What is required -> From the first line of the records down to the one that holds "Round 2 and Round 3 have no handouts.", transcribe each line exactly and add nothing.

Records ->
------------------------------------
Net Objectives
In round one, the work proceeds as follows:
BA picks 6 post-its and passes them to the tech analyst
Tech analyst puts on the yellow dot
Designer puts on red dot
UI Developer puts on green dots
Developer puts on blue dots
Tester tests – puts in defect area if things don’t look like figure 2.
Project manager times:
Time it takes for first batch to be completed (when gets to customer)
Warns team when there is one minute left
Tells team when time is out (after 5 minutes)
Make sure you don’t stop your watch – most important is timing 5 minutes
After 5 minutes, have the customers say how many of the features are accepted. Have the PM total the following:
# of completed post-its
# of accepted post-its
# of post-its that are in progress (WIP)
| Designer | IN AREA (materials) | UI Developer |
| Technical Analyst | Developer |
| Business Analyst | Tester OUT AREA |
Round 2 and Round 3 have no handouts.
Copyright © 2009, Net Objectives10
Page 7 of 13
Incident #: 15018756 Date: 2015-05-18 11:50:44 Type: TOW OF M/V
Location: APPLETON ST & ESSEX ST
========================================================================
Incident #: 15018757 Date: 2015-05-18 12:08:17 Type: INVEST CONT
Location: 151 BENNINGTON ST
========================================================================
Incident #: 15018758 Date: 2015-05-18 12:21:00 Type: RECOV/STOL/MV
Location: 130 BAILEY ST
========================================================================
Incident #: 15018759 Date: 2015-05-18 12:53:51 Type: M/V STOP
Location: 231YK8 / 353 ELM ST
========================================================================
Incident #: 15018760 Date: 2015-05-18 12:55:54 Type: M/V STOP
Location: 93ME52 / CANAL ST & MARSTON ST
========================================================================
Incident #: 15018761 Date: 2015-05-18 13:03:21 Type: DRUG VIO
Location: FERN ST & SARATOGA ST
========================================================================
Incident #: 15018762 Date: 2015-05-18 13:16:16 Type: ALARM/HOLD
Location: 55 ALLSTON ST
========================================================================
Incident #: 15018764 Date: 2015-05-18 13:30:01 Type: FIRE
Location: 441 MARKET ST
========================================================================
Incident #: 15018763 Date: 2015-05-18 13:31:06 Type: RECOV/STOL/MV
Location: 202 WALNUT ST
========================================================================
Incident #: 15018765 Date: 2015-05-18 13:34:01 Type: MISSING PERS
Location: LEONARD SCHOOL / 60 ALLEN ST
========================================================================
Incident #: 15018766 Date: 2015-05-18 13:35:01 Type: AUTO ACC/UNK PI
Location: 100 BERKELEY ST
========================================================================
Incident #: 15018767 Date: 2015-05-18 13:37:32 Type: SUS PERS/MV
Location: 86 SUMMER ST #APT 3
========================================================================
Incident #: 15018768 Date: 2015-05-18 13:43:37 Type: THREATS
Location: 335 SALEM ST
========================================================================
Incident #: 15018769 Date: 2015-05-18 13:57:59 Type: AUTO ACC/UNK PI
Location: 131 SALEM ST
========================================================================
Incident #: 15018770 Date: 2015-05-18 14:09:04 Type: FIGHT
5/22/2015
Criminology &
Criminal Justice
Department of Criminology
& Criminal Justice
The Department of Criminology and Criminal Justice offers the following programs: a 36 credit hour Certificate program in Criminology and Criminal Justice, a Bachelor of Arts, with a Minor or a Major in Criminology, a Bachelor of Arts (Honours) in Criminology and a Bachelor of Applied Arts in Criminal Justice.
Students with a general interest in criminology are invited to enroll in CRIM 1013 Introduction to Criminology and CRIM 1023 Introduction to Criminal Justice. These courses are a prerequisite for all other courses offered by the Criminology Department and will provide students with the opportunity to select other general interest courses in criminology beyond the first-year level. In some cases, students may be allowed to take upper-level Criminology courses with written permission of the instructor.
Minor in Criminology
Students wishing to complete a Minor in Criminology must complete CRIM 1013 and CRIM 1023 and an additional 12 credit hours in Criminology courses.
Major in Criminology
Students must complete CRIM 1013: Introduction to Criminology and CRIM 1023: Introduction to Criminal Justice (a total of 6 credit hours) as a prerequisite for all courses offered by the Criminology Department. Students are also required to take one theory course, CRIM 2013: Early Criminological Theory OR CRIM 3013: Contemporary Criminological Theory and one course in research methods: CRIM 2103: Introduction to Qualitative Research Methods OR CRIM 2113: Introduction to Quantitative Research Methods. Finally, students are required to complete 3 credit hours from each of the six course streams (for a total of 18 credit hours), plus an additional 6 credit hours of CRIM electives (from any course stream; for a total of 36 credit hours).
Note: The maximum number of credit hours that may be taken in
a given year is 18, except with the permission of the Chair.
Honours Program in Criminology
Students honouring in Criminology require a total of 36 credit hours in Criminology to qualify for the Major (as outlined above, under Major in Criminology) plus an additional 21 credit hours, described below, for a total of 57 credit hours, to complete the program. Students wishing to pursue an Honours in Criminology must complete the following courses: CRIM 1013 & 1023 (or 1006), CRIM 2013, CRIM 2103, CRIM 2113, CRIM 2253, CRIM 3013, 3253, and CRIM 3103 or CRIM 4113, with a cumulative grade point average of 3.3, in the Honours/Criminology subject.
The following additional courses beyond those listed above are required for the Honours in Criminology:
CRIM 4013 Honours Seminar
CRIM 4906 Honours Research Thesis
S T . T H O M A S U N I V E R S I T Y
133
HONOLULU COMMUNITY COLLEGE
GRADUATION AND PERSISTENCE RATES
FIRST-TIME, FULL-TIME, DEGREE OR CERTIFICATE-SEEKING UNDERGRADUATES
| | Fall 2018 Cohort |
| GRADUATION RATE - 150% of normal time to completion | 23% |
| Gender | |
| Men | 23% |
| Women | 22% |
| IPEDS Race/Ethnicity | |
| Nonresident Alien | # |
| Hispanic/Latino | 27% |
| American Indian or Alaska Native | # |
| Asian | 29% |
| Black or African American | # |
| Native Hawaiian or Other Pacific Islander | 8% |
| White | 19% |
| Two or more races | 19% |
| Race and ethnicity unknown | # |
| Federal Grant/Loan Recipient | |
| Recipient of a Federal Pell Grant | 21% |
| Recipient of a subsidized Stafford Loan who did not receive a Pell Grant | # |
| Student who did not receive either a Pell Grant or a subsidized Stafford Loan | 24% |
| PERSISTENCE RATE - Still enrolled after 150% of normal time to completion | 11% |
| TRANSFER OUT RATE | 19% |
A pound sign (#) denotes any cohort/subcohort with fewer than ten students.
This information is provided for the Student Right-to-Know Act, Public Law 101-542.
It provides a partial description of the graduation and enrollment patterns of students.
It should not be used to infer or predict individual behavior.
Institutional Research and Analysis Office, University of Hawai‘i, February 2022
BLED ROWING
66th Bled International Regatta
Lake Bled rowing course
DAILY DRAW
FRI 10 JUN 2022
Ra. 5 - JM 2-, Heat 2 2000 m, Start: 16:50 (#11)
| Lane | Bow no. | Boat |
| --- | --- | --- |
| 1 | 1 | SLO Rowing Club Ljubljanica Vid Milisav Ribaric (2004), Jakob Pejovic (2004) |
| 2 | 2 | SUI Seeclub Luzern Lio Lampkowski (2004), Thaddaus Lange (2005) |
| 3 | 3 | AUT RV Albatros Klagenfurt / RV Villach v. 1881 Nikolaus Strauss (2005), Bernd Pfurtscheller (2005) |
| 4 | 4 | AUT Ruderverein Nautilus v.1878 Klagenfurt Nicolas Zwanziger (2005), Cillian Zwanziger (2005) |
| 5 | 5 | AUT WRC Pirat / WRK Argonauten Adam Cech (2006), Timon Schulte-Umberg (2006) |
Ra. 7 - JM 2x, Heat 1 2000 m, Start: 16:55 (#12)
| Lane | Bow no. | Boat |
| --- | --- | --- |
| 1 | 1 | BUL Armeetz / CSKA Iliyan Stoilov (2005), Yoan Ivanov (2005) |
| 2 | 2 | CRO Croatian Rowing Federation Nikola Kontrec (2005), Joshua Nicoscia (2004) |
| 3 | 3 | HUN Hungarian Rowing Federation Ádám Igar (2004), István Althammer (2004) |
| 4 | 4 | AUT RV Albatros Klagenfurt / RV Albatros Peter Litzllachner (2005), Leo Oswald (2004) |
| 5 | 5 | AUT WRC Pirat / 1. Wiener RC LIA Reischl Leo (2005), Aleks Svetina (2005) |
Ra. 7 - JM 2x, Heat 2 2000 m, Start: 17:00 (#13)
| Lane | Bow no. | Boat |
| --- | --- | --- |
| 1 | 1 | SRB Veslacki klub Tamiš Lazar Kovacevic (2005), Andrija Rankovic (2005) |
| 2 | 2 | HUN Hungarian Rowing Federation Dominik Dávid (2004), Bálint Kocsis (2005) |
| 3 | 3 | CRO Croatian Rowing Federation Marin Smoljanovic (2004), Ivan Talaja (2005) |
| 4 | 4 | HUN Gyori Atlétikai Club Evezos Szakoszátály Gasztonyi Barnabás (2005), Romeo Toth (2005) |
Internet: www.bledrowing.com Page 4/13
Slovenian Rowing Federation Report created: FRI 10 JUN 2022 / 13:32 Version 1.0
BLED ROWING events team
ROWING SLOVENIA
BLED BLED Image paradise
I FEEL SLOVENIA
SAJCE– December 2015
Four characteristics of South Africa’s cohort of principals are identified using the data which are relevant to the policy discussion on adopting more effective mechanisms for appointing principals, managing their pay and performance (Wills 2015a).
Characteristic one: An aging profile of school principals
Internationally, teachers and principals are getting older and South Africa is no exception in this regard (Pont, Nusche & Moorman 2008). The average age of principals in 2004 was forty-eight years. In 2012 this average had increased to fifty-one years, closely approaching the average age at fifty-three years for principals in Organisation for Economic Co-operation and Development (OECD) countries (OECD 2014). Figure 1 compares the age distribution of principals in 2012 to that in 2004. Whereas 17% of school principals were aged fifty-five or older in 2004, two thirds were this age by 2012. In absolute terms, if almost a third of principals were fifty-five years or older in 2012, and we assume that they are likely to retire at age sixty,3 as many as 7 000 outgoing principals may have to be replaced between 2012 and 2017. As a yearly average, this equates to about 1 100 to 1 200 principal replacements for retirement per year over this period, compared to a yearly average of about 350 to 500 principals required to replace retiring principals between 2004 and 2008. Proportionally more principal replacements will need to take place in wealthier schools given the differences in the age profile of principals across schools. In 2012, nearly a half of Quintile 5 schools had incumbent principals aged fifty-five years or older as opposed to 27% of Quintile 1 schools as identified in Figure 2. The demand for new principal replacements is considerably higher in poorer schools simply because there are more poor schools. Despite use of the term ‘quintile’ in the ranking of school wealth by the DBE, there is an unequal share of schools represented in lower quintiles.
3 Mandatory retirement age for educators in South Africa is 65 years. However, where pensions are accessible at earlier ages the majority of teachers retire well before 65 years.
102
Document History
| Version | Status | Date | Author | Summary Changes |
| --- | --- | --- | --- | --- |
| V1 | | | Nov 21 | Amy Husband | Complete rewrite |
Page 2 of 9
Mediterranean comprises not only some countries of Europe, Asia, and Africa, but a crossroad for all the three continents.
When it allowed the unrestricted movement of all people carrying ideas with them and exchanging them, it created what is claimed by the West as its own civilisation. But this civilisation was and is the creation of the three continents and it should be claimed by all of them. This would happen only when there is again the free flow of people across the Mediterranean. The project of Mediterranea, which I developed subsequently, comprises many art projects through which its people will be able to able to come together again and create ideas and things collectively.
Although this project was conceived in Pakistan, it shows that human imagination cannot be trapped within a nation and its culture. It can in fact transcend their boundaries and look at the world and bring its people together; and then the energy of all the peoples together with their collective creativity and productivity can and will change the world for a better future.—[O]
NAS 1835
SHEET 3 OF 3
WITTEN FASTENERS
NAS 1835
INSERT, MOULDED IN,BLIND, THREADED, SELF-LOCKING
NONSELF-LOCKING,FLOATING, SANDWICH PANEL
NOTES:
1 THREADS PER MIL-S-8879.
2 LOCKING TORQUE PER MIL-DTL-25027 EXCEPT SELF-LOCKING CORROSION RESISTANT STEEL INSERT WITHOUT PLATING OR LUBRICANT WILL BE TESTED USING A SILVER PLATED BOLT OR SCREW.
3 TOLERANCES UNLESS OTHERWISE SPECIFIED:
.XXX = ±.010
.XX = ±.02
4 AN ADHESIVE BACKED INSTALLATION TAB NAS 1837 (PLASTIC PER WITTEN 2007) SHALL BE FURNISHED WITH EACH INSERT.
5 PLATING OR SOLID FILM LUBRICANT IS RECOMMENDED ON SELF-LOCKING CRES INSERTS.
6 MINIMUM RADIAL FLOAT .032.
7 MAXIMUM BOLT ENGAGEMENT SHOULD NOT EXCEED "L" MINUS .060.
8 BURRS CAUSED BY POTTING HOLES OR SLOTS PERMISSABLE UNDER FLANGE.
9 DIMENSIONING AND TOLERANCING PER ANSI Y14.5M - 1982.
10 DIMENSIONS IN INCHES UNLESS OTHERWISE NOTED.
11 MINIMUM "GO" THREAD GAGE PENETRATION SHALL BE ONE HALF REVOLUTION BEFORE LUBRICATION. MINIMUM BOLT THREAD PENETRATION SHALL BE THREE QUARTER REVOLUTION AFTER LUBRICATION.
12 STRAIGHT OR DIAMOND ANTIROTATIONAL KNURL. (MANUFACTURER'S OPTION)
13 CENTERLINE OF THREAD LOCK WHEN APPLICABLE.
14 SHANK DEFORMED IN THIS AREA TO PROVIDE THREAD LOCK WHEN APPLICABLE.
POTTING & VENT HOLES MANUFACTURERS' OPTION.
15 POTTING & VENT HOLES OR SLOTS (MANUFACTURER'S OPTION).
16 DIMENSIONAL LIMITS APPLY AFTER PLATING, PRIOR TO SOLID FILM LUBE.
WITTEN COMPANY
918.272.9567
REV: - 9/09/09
------------------------------------
Written answer ->
Net Objectives
In round one, the work proceeds as follows:
BA picks 6 post-its and passes them to the tech analyst
Tech analyst puts on the yellow dot
Designer puts on red dot
UI Developer puts on green dots
Developer puts on blue dots
Tester tests – puts in defect area if things don’t look like figure 2.
Project manager times:
Time it takes for first batch to be completed (when gets to customer)
Warns team when there is one minute left
Tells team when time is out (after 5 minutes)
Make sure you don’t stop your watch – most important is timing 5 minutes
After 5 minutes, have the customers say how many of the features are accepted. Have the PM total the following:
# of completed post-its
# of accepted post-its
# of post-its that are in progress (WIP)
| Designer | IN AREA (materials) | UI Developer |
| Technical Analyst | Developer |
| Business Analyst | Tester OUT AREA |
Round 2 and Round 3 have no handouts.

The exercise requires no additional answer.